Apple Mac Pro (late 2013) review
3.7GHz Intel Xeon E5-1620, 12GB RAM, N/A display, OS X 10.9
If the desktop market is doomed, nobody seems to have told Apple. With its long-awaited update to the Mac Pro, Apple has crafted a desktop computer that's both staggeringly beautiful and desirable. In fact, it's the only desktop computer we've ever seen that attracted a crowd to watch us unboxing it.
As soon as we saw it, it begged the question, why can't all desktops look this good? Its cylindrical body, finished in polished aluminium looks absolutely stunning and, until you've seen one in the flesh, it's hard to believe just how small Apple has made it.
Of course, it's got those nice touches that let you know that this is a product that has been thoughtfully designed, rather than just built: the power cable sits flush in the case thanks to its shield, and the ports light up when you move the computer so you can see what you're plugging into where.
Our one slight disappointment is that you don't even get a keyboard and mouse in the box. For a computer like this, we were kind of hoping that Apple would release a keyboard and mouse that matches the Mac Pro's new colour scheme.
Beautiful as the computer is, the new design isn't just there to look good. It's also eminently practical and has let Apple distil the truly important part of a Mac Pro - power - into a tiny and quiet case. This truly is an end to big square boxes and hello to 21st century computing.
The added advantage of making a computer so small, is that it's extremely portable. For people shooting 4K video professionally, it means that it's now easy to carry around the editing kit, too, providing a way to check footage and make a first edit onsite. This kind of flexibility hasn't been seen in a workstation before and certainly not in one that's this powerful.
Thanks to the lip underneath the top of the Mac Pro, the computer is also extremely easy to pick up and move around. Our one piece of advice is to make sure that the case lock switch is engaged, otherwise picking the Mac Pro up this way will just release the outer casing, which could prove a costly mistake; fortunately, with the lock engaged, the outer case is completely secure.
MAC PRO INSIDE
Flick the unlock switch and disconnect all of the cables, and the slender metal exterior lifts off in a single smooth motion, unveiling the true smartness of Apple's design. Rather than using a traditional desktop layout, the Mac Pro consists of three circuit boards arranged standing up, with a triangular footprint. On the boards are the CPU, dual graphics cards, memory and SSD.

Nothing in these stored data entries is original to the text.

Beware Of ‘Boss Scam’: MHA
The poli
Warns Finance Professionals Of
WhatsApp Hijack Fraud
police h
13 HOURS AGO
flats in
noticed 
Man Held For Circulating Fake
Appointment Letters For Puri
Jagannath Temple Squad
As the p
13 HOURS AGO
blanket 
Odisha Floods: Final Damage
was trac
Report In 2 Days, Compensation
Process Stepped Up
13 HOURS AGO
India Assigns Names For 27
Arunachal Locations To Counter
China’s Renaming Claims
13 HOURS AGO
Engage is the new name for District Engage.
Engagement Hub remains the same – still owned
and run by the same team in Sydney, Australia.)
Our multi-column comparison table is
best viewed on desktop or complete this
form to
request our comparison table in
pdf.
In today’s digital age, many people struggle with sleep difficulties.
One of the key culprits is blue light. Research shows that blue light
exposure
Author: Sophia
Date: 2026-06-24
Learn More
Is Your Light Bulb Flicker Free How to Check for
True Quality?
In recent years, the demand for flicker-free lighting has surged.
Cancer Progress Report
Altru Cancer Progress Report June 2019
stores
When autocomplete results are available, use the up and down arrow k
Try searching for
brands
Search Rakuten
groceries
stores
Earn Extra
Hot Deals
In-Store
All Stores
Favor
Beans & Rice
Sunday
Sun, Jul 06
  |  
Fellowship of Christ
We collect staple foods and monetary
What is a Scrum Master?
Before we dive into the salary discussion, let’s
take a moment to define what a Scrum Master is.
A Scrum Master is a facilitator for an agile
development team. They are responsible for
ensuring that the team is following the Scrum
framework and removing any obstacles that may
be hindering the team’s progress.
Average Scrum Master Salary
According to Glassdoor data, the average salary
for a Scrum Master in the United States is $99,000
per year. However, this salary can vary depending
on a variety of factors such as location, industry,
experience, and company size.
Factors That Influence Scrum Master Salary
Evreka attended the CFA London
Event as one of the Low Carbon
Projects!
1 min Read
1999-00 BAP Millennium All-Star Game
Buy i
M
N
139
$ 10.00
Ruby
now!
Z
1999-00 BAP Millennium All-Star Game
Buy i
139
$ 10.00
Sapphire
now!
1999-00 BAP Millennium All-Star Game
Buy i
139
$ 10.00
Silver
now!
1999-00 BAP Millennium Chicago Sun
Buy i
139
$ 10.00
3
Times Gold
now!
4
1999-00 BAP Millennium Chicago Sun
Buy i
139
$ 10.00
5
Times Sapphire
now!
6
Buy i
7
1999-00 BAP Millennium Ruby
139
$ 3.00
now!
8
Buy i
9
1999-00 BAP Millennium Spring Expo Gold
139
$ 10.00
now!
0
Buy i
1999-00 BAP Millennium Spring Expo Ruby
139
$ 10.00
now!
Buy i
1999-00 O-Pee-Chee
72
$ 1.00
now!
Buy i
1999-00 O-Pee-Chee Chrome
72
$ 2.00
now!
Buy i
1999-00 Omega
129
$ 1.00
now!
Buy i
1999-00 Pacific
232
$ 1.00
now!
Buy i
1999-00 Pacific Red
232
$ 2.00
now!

The beauty of this layout is that there's a single thermal core, requiring a single fan to cool it. The fan draws air up through the bottom vents and out of the top, shifting hot air out of the computer. A single fan in any desktop computer is impressive, but when you're talking about a machine with an Intel Xeon E5 processor and dual GPU graphics, that's actually quite staggering. And, boy does it work: in operation, the Mac Pro is super quiet; even at high loads, you'd have to strain to hear the fan over office air conditioning.